Your objective = Copy out the news excerpt below, about the Roundup settlements and Amazon's Seattle homeless shelter, word for word and in full.

Resolving all the various lawsuits against the company has been a high priority for CEO Werner Baumann, the story says.

Bloomberg writes that "the settlements are designed to resolve claims that Roundup, whose active ingredient is the chemical glyphosate, caused non-Hodgkin’s lymphoma in some users. The company denies that Roundup or glyphosate cause cancer, a position backed by the U.S. Environmental Protection Agency. Still, after Bayer’s court losses spurred a surge in new suits, investors such as Elliott Management Corp. urged the company to seek a comprehensive settlement."

•  From Variety:

"Amazon has turned one of the buildings in its Seattle headquarters into a permanent homeless shelter.

"Since 2017, the company had plans to create a homeless shelter for Mary’s Place Family Center on its Seattle campus. From 2016 to 2018, the shelter had operated out of a vacant Amazon building, but now the new location in the Regrade neighborhood of Seattle has opened.

Excerpted data =

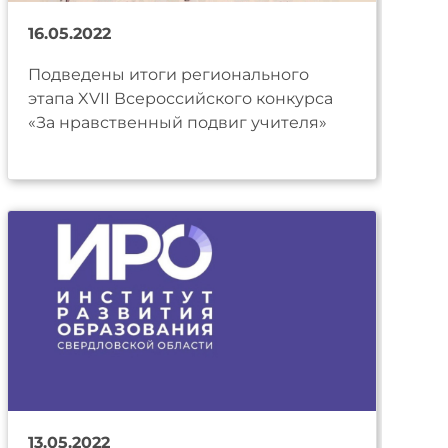
16.05.2022
Подведены итоги регионального
этапа XVII Всероссийского конкурса
«За нравственный подвиг учителя»
13.05.2022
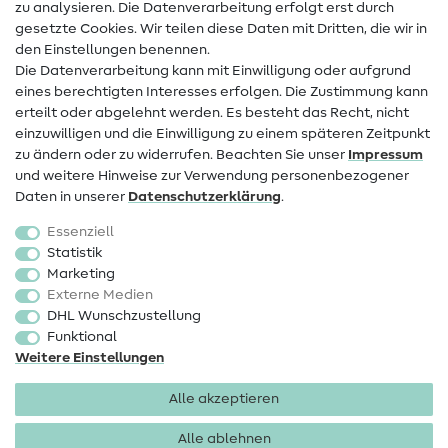
zu analysieren. Die Datenverarbeitung erfolgt erst durch
Infos zum Betreiberwechsel
gesetzte Cookies. Wir teilen diese Daten mit Dritten, die wir in
den Einstellungen benennen.
FAQ
Die Datenverarbeitung kann mit Einwilligung oder aufgrund
eines berechtigten Interesses erfolgen. Die Zustimmung kann
Widerrufsrecht
erteilt oder abgelehnt werden. Es besteht das Recht, nicht
Beliebt
einzuwilligen und die Einwilligung zu einem späteren Zeitpunkt
zu ändern oder zu widerrufen. Beachten Sie unser
Impressum
und weitere Hinweise zur Verwendung personenbezogener
Stoffe
Daten in unserer
Daten­schutz­erklärung
.
Nähzubehör
Essenziell
Sale
Statistik
Marketing
Schnittmuster
Externe Medien
DHL Wunschzustellung
Funktional
Weitere Einstellungen
Alle akzeptieren
Impressum
Datenschutz
AGB
Widerrufsbelehrung
Alle ablehnen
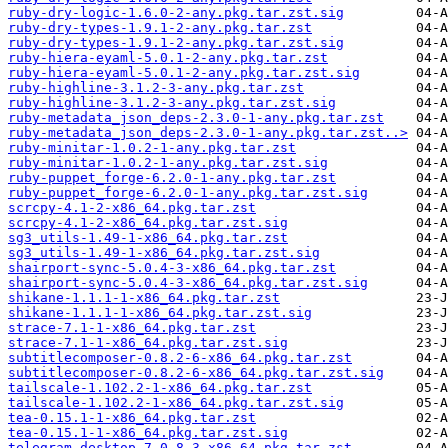
ruby-dry-logic-1.6.0-2-any.pkg.tar.zst.sig
ruby-dry-types-1.9.1-2-any.pkg.tar.zst
ruby-dry-types-1.9.1-2-any.pkg.tar.zst.sig
ruby-hiera-eyaml-5.0.1-2-any.pkg.tar.zst
ruby-hiera-eyaml-5.0.1-2-any.pkg.tar.zst.sig
ruby-highline-3.1.2-3-any.pkg.tar.zst
ruby-highline-3.1.2-3-any.pkg.tar.zst.sig
ruby-metadata_json_deps-2.3.0-1-any.pkg.tar.zst
ruby-metadata_json_deps-2.3.0-1-any.pkg.tar.zst..>
ruby-minitar-1.0.2-1-any.pkg.tar.zst
ruby-minitar-1.0.2-1-any.pkg.tar.zst.sig
ruby-puppet_forge-6.2.0-1-any.pkg.tar.zst
ruby-puppet_forge-6.2.0-1-any.pkg.tar.zst.sig
scrcpy-4.1-2-x86_64.pkg.tar.zst
scrcpy-4.1-2-x86_64.pkg.tar.zst.sig
sg3_utils-1.49-1-x86_64.pkg.tar.zst
sg3_utils-1.49-1-x86_64.pkg.tar.zst.sig
shairport-sync-5.0.4-3-x86_64.pkg.tar.zst
shairport-sync-5.0.4-3-x86_64.pkg.tar.zst.sig
shikane-1.1.1-1-x86_64.pkg.tar.zst
shikane-1.1.1-1-x86_64.pkg.tar.zst.sig
strace-7.1-1-x86_64.pkg.tar.zst
strace-7.1-1-x86_64.pkg.tar.zst.sig
subtitlecomposer-0.8.2-6-x86_64.pkg.tar.zst
subtitlecomposer-0.8.2-6-x86_64.pkg.tar.zst.sig
tailscale-1.102.2-1-x86_64.pkg.tar.zst
tailscale-1.102.2-1-x86_64.pkg.tar.zst.sig
tea-0.15.1-1-x86_64.pkg.tar.zst
tea-0.15.1-1-x86_64.pkg.tar.zst.sig
telegram-desktop-7.0.8-3-x86_64.pkg.tar.zst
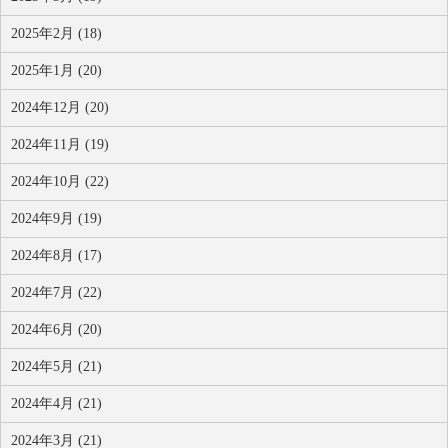
2025年2月 (18)
2025年1月 (20)
2024年12月 (20)
2024年11月 (19)
2024年10月 (22)
2024年9月 (19)
2024年8月 (17)
2024年7月 (22)
2024年6月 (20)
2024年5月 (21)
2024年4月 (21)
2024年3月 (21)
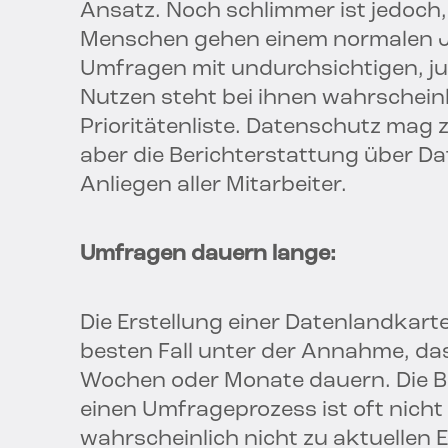
Ansatz. Noch schlimmer ist jedoch,
Menschen gehen einem normalen J
Umfragen mit undurchsichtigen, jur
Nutzen steht bei ihnen wahrscheinl
Prioritätenliste. Datenschutz mag
aber die Berichterstattung über Da
Anliegen aller Mitarbeiter.
Umfragen dauern lange:
Die Erstellung einer Datenlandkar
besten Fall unter der Annahme, dass
Wochen oder Monate dauern. Die B
einen Umfrageprozess ist oft nicht
wahrscheinlich nicht zu aktuellen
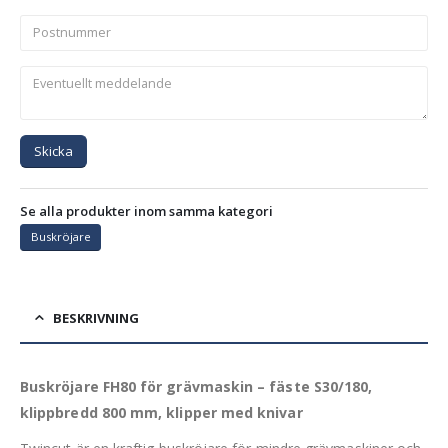
Skicka
Se alla produkter inom samma kategori
Buskröjare
BESKRIVNING
Buskröjare FH80 för grävmaskin – fäste S30/180,
klippbredd 800 mm, klipper med knivar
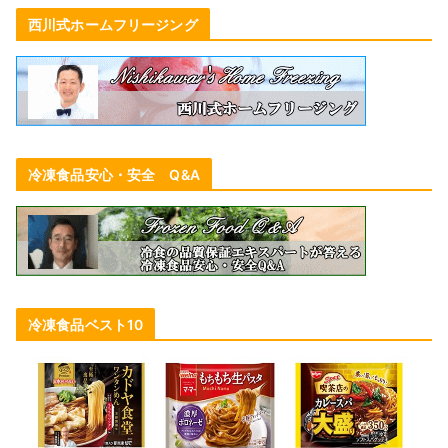
西川式ホームフリージング
冷凍食品安心・安全 Q&A
冷凍食品ベスト10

Finished exercise =
Resolving all the various lawsuits against the company has been a high priority for CEO Werner Baumann, the story says.

Bloomberg writes that "the settlements are designed to resolve claims that Roundup, whose active ingredient is the chemical glyphosate, caused non-Hodgkin’s lymphoma in some users. The company denies that Roundup or glyphosate cause cancer, a position backed by the U.S. Environmental Protection Agency. Still, after Bayer’s court losses spurred a surge in new suits, investors such as Elliott Management Corp. urged the company to seek a comprehensive settlement."

•  From Variety:

"Amazon has turned one of the buildings in its Seattle headquarters into a permanent homeless shelter.

"Since 2017, the company had plans to create a homeless shelter for Mary’s Place Family Center on its Seattle campus. From 2016 to 2018, the shelter had operated out of a vacant Amazon building, but now the new location in the Regrade neighborhood of Seattle has opened.